John Gardiner: Dawn of a new era for National Parks

The Yorkshire Dales now extends into the Lake District.
The Yorkshire Dales now extends into the Lake District.
0
Have your say

FROM the stirring poetry of WH Auden to the warm comedy of James Herriot’s All Creatures Great and Small, the rugged beauty of the Yorkshire Dales runs like a rich seam through our nation’s cultural heritage.

It is a jewel in the crown of the British countryside, and whether it is the challenging Three Peaks, the flower-rich hay meadows or ancient broad-leaf woodland, it is a beacon for visitors across the country and furtherabroad.

That is why I am so pleased the Yorkshire Dales National Park, along with the Lake District National Park, have today expanded their boundaries for the first time, protecting an extra 200 square miles of some of the world’s most stunning landscapes.

This is an area bigger than the Isle of Wight which will create England’s largest stretch of almost continuous National Park.

The Dales area already attracts 9.3 million visits every year and generates £605m for our economy. This rises to 26 million and £1.8bn if you include the Lakes. From the historic Sizergh Castle to the delightful village of Orton, I hope this will encourage thousands more people to come and enjoy these beautiful areas.

The success of our National Parks is a story told across the country – they attract 90 million visitors a year and contribute £4bn to our growing economy. They are an important part of our national identity and I want to open up these world-class cultural attractions to a much bigger audience – both at home and on an international scale. That is why we will be promoting these uniquely British environments around the globe through the GREAT campaign and why, closer to home, we’ll be sending the message that the North is open for business.

In doing so, I want to increase annual visitor numbers to 100 million, bringing an extra £440m to local businesses.

These are impressive figures that translate to cash in the tills of small businesses, jobs for local people and investment in infrastructure.

Not only are our National Parks important for our nation’s economic health but they greatly benefit our physical and mental wellbeing.

Research from Natural England shows taking part in nature-based activities can reduce anxiety, stress and depression. Encouraging children to get outside and get active is also key to tackling long-term problems like obesity.

The opportunities for getting outdoors are huge, with over two thirds of people in England now living within half an hour of a National Park or an Area of Outstanding Natural Beauty. It is really important that people take advantage of what is on their doorstep. Only by connecting with our local environment will we be able to benefit from the value of these national treasures and make sure they are protected for generations to come.

This will also protect the haven for many of our most important plants and animals. In the Dales alone there are more than 1,000 species of moths, 100 species of nesting birds, and over 25 species of butterflies. There is even a species of moss that grows nowhere else in the world.

Only by protecting, enhancing and investing in the natural environment will we become a more prosperous nation with better life chances for our children and grandchildren. To unlock this potential, we need a long-term vision.

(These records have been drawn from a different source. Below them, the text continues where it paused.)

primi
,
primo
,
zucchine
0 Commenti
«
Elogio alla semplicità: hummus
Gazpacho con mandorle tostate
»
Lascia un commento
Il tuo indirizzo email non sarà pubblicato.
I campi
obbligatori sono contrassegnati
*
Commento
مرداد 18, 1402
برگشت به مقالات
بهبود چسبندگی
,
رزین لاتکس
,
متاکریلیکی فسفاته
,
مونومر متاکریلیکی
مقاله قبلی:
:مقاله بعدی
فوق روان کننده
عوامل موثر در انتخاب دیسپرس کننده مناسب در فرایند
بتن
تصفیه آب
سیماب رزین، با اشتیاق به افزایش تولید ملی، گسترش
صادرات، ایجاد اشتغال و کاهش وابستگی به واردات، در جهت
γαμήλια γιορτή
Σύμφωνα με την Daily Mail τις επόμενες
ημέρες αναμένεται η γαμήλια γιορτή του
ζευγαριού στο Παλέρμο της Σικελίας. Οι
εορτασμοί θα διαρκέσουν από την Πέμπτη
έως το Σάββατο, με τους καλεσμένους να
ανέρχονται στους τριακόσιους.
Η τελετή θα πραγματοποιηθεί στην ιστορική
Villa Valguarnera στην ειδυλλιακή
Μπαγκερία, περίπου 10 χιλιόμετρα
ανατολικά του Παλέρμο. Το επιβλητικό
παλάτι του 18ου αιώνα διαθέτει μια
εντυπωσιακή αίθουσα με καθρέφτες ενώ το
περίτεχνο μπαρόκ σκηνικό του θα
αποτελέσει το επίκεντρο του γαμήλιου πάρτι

The UK has always been a world leader in environment protection, whether it was our role in combatting acid rain or, more recently, the climate change negotiations in Paris.

At home, we have ambitious manifesto commitments to plant a further 11 million trees, improve our air quality and create a ‘blue belt’ to protect our marine habitats.

We are currently working on a 25 Year Environment Plan – an open, forward-looking approach that will safeguard the future of our environment for generations to come. The expansion of the Dales and Lakes is just one step on this road, and I would like to take this opportunity to acknowledge the landowners and farmers, and all countryside managers, for their stewardship of this glorious part of the United Kingdom.

There is more to be done to make Britain a cleaner, greener and heathier place to live and work. As we look to the future, it is vital that we harness the knowledge, experience and common sense of local people – you know Yorkshire and its environment better than anyone else. I look forward to working with all who make such a contribution to the National Parks as we look to protect and improve our environment for generations to come.

Lord Gardiner of Kimble is Parliamentary Under Secretary of State for the Department for Environment, Food and Rural Affairs.